JSPM

  • Created
  • Published
  • Downloads 5596633
  • Score
    100M100P100Q203476F
  • License MIT

Regular Expressions parser in JavaScript

Package Exports

  • regexp-tree

This package does not declare an exports field, so the exports above have been automatically detected and optimized by JSPM instead. If any package subpath is missing, it is recommended to post an issue to the original package (regexp-tree) to support the "exports" field. If that is not possible, create a JSPM override to customize the exports field for this package.

Readme

regexp-tree Build Status npm version

Regular expressions parser

Table of Contents

Installation

The parser can be installed as an npm module:

npm install -g regexp-tree

regexp-tree --help

Development

  1. Fork https://github.com/DmitrySoshnikov/regexp-tree repo
  2. Make your changes
  3. Make sure npm test still passes (add new tests if needed)
  4. Submit a PR

The regexp-tree parser is implemented as an automatic LR parser using Syntax tool. The parser module is generated from the regexp grammar, which is based on the regular expressions grammar used in ECMAScript.
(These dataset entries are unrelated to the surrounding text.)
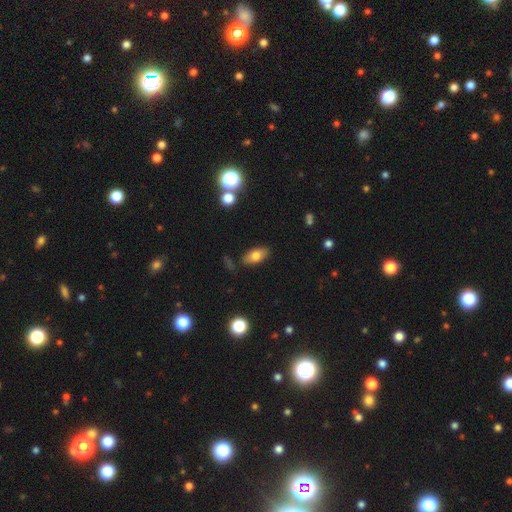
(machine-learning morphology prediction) Overall: smooth (74%). How rounded: in between (89%). Merging: none (83%).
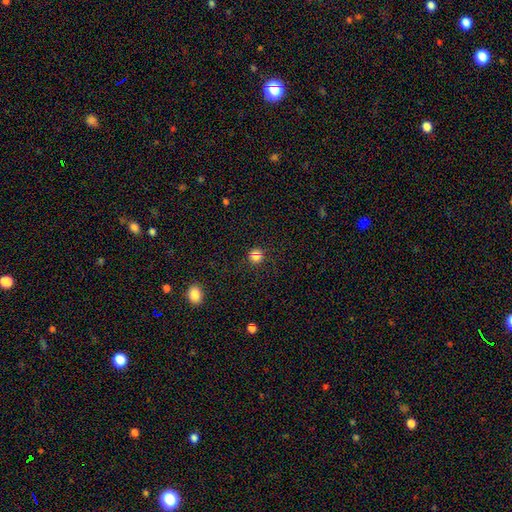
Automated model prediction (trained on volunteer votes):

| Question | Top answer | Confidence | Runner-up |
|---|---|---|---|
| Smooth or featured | smooth | 78% | star or artifact (15%) |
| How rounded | round | 90% | in between (9%) |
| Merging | none | 73% | minor disturbance (12%) |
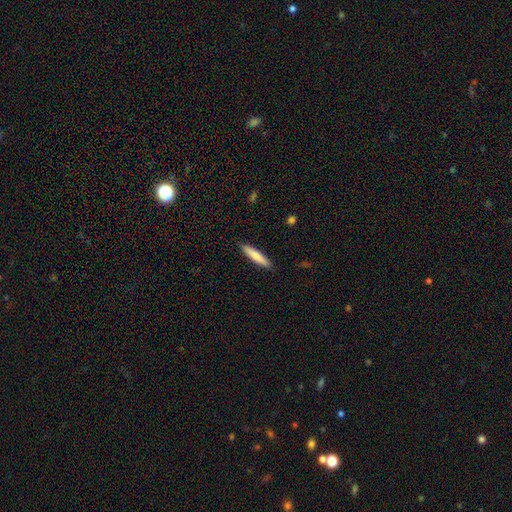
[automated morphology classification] Smooth or featured? Predicted: smooth (p=0.77). How rounded? Predicted: cigar-shaped (p=0.86). Merging? Predicted: none (p=0.90).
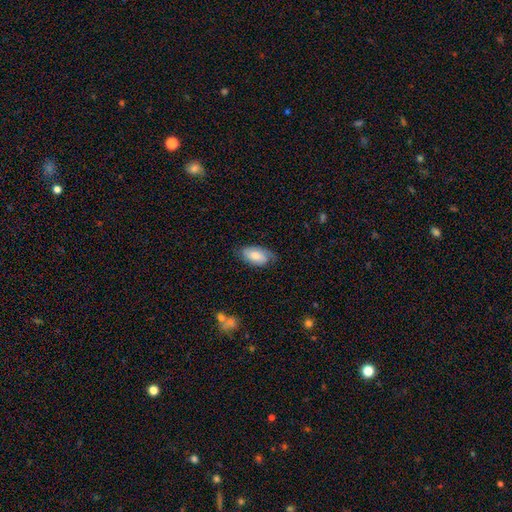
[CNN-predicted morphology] Smooth or featured? Predicted: smooth (p=0.47). Merging? Predicted: none (p=0.71).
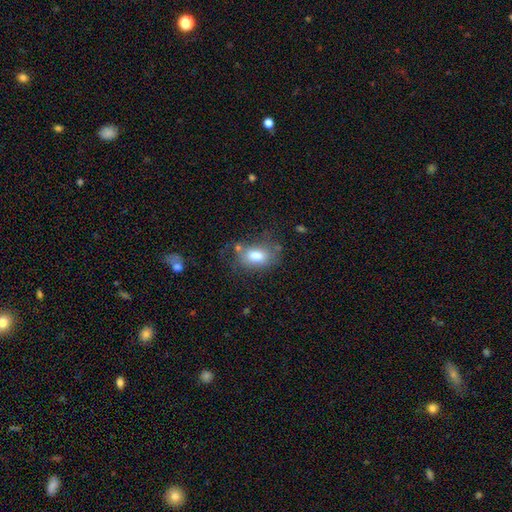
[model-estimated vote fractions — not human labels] Morphology: type=smooth (77%); roundness=in between (82%); merging=none (57%).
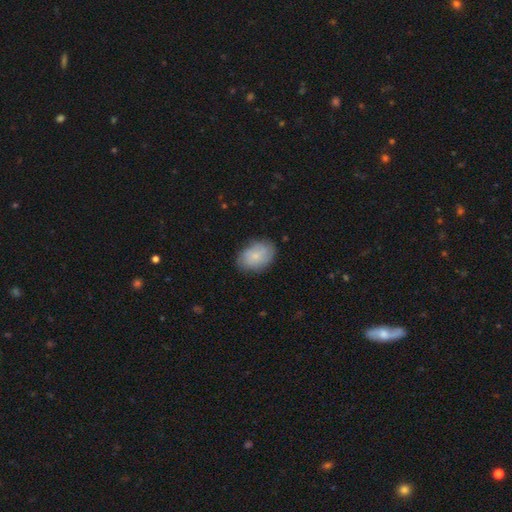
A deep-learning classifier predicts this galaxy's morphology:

For development from the github repository, run build command to generate the parser module:

git clone https://github.com/<your-github-account>/regexp-tree.git
cd regexp-tree
npm install
npm run build

./bin/regexp-tree --help

NOTE: You need to run build command every time you change the grammar file.

Usage as a CLI

Check the options available from CLI:

regexp-tree --help
Usage: regexp-tree [options]

Options:
   -e, --expression   A regular expression to be parsed
   -l, --loc          Whether to capture AST node locations

To parse a regular expression, pass -e option:

regexp-tree -e '/a|b/i'

Which produces an AST node corresponding to this regular expression:

{
  "type": "RegExp",
  "body": {
    "type": "Disjunction",
    "left": {
      "type": "Char",
      "value": "a",
      "kind": "simple"
    },
    "right": {
      "type": "Char",
      "value": "b",
      "kind": "simple"
    }
  },
  "flags": [
    "i"
  ]
}

NOTE: the format of a regexp is / Body / OptionalFlags.

Usage from Node

The parser can also be used as a Node module:

const regexpTree = require('regexp-tree');

const regexpString = (/a|b/i).toString();

console.log(regexpTree.parse(regexpString)); // RegExp AST

Capturing locations

For source code transformation tools it might be useful also to capture locations of the AST nodes. From the command line it's controlled via the '-l' option:

regexp-tree -e '/ab/' -l

This attaches loc object to each AST node:

{
  "type": "RegExp",
  "body": {
    "type": "Alternative",
    "expressions": [
      {
        "type": "Char",
        "value": "a",
        "kind": "simple",
        "loc": {
          "start": 1,
          "end": 2
        }
      },
      {
        "type": "Char",
        "value": "b",
        "kind": "simple",
        "loc": {
          "start": 2,
          "end": 3
        }
      }
    ],
    "loc": {
      "start": 1,
      "end": 3
    }
  },
  "flags": [],
  "loc": {
    "start": 0,
    "end": 4
  }
}

From Node it's controlled via setOptions method exposed on the parser:

const regexpTree = require('regexp-tree');

const parsed = regexpTree
  .setOptions({captureLocations: true})
  .parse('/a|b/');

AST nodes specification

Below are the AST node types corresponding to different regular expressions sub-patterns:

Char

A basic building block, single character. Can be escaped, and be of different kinds.

Simple char

Basic non-escaped char in a regexp:

z

Node:

{
  type: 'Char',
  value: 'z',
  kind: 'simple'
}

NOTE: to test this from CLI, the char should be in an actual regexp -- /z/.

Escaped char
\z

The same value, escaped flag is added:

{
  type: 'Char',
  value: 'z',
  kind: 'simple',
  escaped: true
}

Escaping is mostly used with meta symbols:

// Syntax error
*
\*

OK, node:

{
  type: 'Char',
  value: '*',
  kind: 'simple',
  escaped: true
}
Meta char

A meta character should not be confused with an escaped char.

Example:

\n

Node:

{
  type: 'Char',
  value: '\\n',
  kind: 'meta',
}

Among other meta character are: \f, \r, \n, \t, \v, \0, [\b] (backspace char), \s, \S, \w, \W, \d, \D.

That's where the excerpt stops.